The Cholatse expedition in 1993 was my first to the Himalaya. Cholatse is a gorgeous 6440m (21,129') peak in Nepal, which has had very few ascents. I was very, very keen on going to the Himalaya and was lucky enough to meet John Climaco in the Canadian Rockies during the winter of '92-93. While ice climbing together he told me about his planned trip to Cholatse in Nepal. I was immediately desperate to go on his trip. I wrote him a letter and begged to join the expedition. Fortunately for me, John agreed. I will always be in his debt for allowing me to come. A bigger eye opening than what I experienced there I doubt is possible. Pure magic...Thank you John!
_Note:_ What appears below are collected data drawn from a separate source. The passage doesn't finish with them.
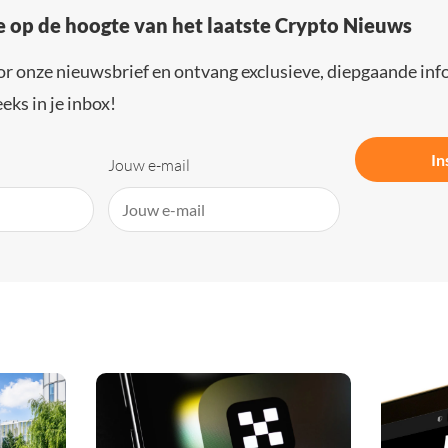
e op de hoogte van het laatste Crypto Nieuws
or onze nieuwsbrief en ontvang exclusieve, diepgaande inf
eks in je inbox!
In
Jouw e-mail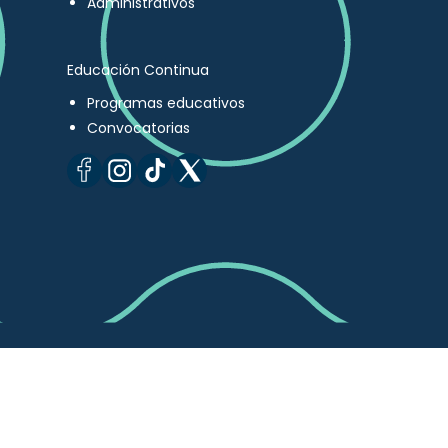
Administrativos
Educación Continua
Programas educativos
Convocatorias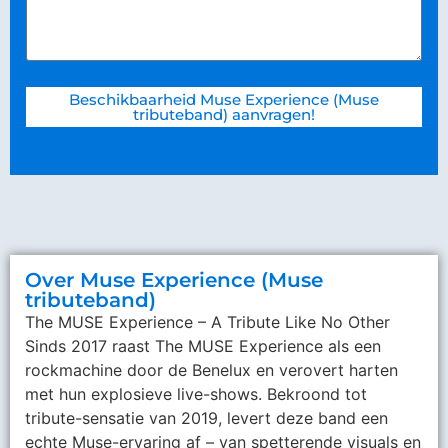
Beschikbaarheid Muse Experience (Muse
tributeband) aanvragen!
Over Muse Experience (Muse
tributeband)
The MUSE Experience – A Tribute Like No Other
Sinds 2017 raast The MUSE Experience als een
rockmachine door de Benelux en verovert harten
met hun explosieve live-shows. Bekroond tot
tribute-sensatie van 2019, levert deze band een
echte Muse-ervaring af – van spetterende visuals en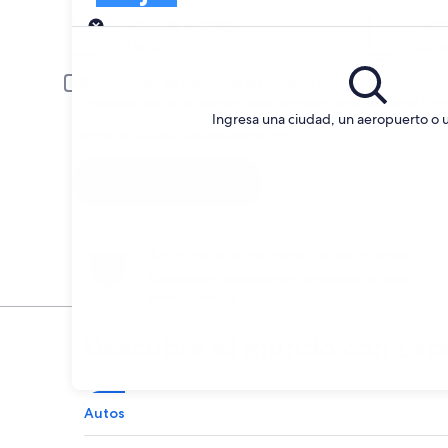
Entrega
Fecha de entrega
Fech
21 ago
22 a
El conductor es menor de 30 o mayor de 70 años.
Es posible que se aplique un cargo extra para los conductores jóve
Ingresa una ciudad, un aeropuerto o 
Tengo un código de descuento
Buscar
Anticípate a los cambios de planes
Cancela sin penalización alquileres de auto
seleccionados.
Descubre el mundo con Exp
Autos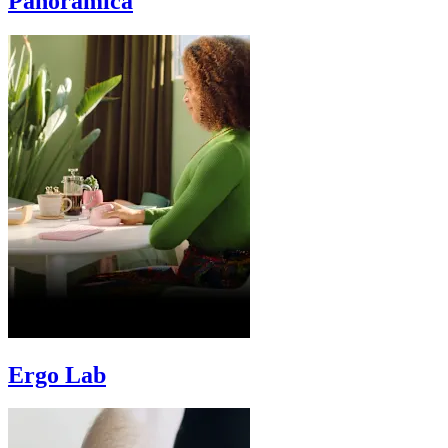
Panoramica
Ergo Lab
In the autumn of '93, John Climaco, Chris Breemer, Rob Cassady, Nick, Tommy Heinrich, Glenn Dunmire, Ed Webster and I traveled through the Khumbu region of Nepal and established a base camp below the West Face of Cholatse. From there some of us hoped to establish a new route on this face, but it soon became apparent why this had not yet been done. The serac danger was not just in the imagination there. Our advanced camp was flattened one morning by an absolutely colossal serac collapse, scaring the living hell out of everyone. We shifted our attention to the South-West Ridge and West Rib routes. Chris, John, Rob, Tommy and I climbed the SW Ridge, while Ed and Glenn climbed the West Rib. The route required the negotiation of a tricky ice-fall, the climbing of a 600' fluted headwall, and the completion of 15-20 pitches of knife-edge ridge before reaching the summit plateau. Summit day involved tricky route-finding through a maze of seracs and a subsequent airy, airy ridge to the tiny top. Along this section a clear 6000' view down the North Face caused some distraction within the peripheral vision. The final 20 metres is the steepest snow climbing I have ever done. I was amazed the structure would even support our weight. With the summit between my legs I photographed Pumori, Lobuje, Everest, Makalu and Menlungtse, a peak I would go to six years later. We were all thrilled beyond description. These were without doubt some of the best days of my life.